The 6th-grade #PTAmeeting began like any other. The teacher told me how thoughtful and friendly my son is (I agree!) and then hit me with a barrage of complaints; he walks around the classroom, talks to his friends during the lessons, and prefers not to study…. You get the picture.
And then the conversation took a terribly wrong turn. I asked what I thought was a simple and obvious question.
“How do you respond when he follows the classroom rules and chooses to sit and learn nicely which is clearly difficult for him because he would much rather socialize with his friends?”
The principal, guidance counselor, and teacher were speechless.
After a really long, very uncomfortable silence, the #guidanceCounselor tried to address my clearly absurd question. “You see, having an incentive program is way too childish for him, he should follow the rules because he is a responsible person and he WANTS to behave well, not because he is getting rewarded.”
The principal chimed in “I recently explained to your son that I must report to the superintendent, it’s part of my job, and I feel responsible to do it. He should feel the same way, it is his job to behave and learn and be responsible for his behavior too!”
OK, now I was confused. Doesn’t the principal get rewarded monthly for his responsible work by getting a salary? If he stopped being responsible, he would no longer get rewarded, right? Pointing this out was a BIG mistake.
I pressed on, probably another bad mistake ☹
“No problem, you feel uncomfortable with an incentive (salary?) program. What happens when my son walks around the classroom and stops for a chat with his friend across the way? How do you remind him of his #responsibility? Since you have a rule about staying in your seat, is there any response when he #breaksTheRule?”
“Oh, we don’t want to go head-to-head with him! We remind him to sit down (20 times) he
meets with the guidance counselor, we let him go out to get some air…”
So, in other words, #noConsequences?
Here’s a nasty yet very true fact. None of us just does well without a #reward, either financial, academic, social, spiritual, or emotional. We need inspiration and encouragement. When we are making decisions, we always have to balance different competing values and decide which one is more worth our while. My son, along with every student, must decide daily if they should speak to friends or sit quietly and listen. The friend option has a very high reward with a very minor downside (the teacher doesn’t like it) while following the rules of the classroom has nearly no short-term reward and lots of downsides. There are students who highly value good grades and will choose to participate fully in the lessons (none of them are related to me apparently). Isn’t that where proper, healthy discipline comes in? Aren’t we supposed to help a child make better academic choices by teaching relevant and engaging material, rewarding participation, and making it not worthwhile to break the rules through consequences?
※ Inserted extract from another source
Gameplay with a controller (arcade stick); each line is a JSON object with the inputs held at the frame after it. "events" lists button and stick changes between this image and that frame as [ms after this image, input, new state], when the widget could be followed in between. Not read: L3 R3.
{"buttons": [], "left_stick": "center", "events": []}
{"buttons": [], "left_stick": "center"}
Is this suggestion so controversial?
In addition, most people will get away with doing as little as they can if there is no incentive program and unenforced rules. Think about the situation on our roads. In areas where traffic cops never visit, many drivers break all the traffic rules. The same applies in the workplace. #Productivity is lower in workspaces where achievement is not recognized, and no one is checking that employees are succeeding.
Our kids react similarly to us. It may feel better to have heart-to-heart conversations with students and explain responsibility, but if there is no positive or negative enforcement, the student will do what is in his or her best interest.
If abandoning old-school discipline only led to students not learning very well, that would not be so terrible. But the consequence of a school abandoning the basic rules of discipline and using gentle persuasion and conversation instead is actually quite deviating.
Most students, knowing the teacher will continually explain the rules but do nothing to enforce them, will undoubtedly break the rules. No teacher can absorb this total lack of respect and decorum from her students. Since she has no plan to educate the students to make better choices, she will begin to feel desperate and angry at her students. This leads directly to an out-of-control teacher who yells A LOT!
Obviously, yelling is a terrible form of discipline because it is way too disrespectful, and it just doesn’t work. The students quickly get used to the new decibels and carry on doing what works best for them. Schools that choose to go with gentle discipline and have decided that rewards work only for the staff but is way too immature for the students, are inviting chaos and a severe lack of respect for both teacher and student.
Everyone loses when teachers abandon their responsibility to discipline with kindness and respect.
Here’s how this shocking conversation ended. The school agreed to reinforce one or two of their rules (after asking me for suggestions of respectful punishments, which I have listed in chapter 9 of my book HyperHealing https://mybook.to/HyperHealing1) with compliments and consequences and asked me to make a chart. My son, who was invited to join at the end of the meeting looked at me and said “Great Mom, everything was going so well for me! Did you need to help them?” with a huge eyeball roll 😊
Here's my question. Why have most schools become allergic to proper discipline, the kind that makes children feel safe, seen, and respected and gives them a chance to achieve goals that they are proud of? Why have we replaced good old-fashioned compliments and consequences, rules, and incentive programs with pep talks and emotional interventions?
Are our children doing better or worse with this new system?